Supplied entries ->
###

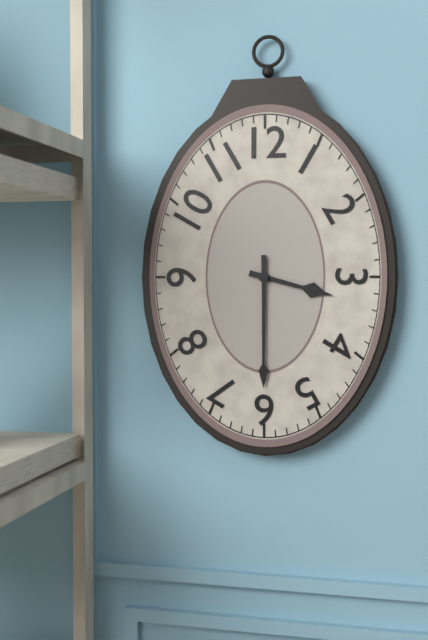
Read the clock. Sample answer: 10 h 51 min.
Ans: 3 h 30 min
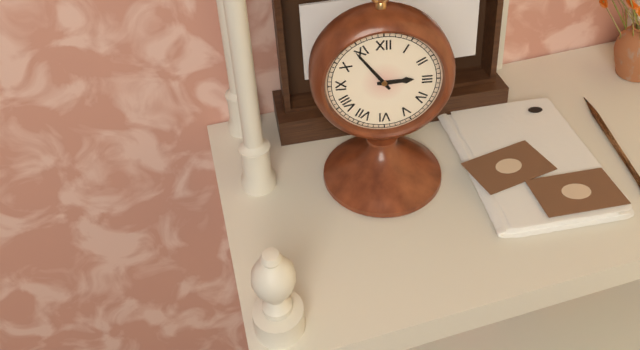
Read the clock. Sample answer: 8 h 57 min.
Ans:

###

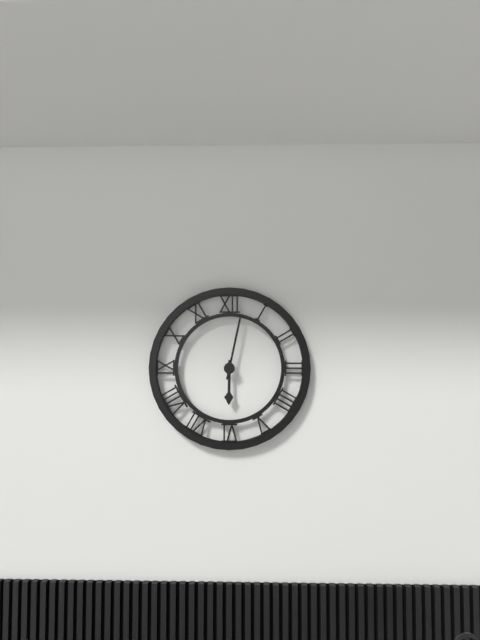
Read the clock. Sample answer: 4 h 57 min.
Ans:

###

Stated goal -> How many lines in the entries above contain the string "Sample"? Matching is case-sensitive; reply with the number alone.

Task response -> 3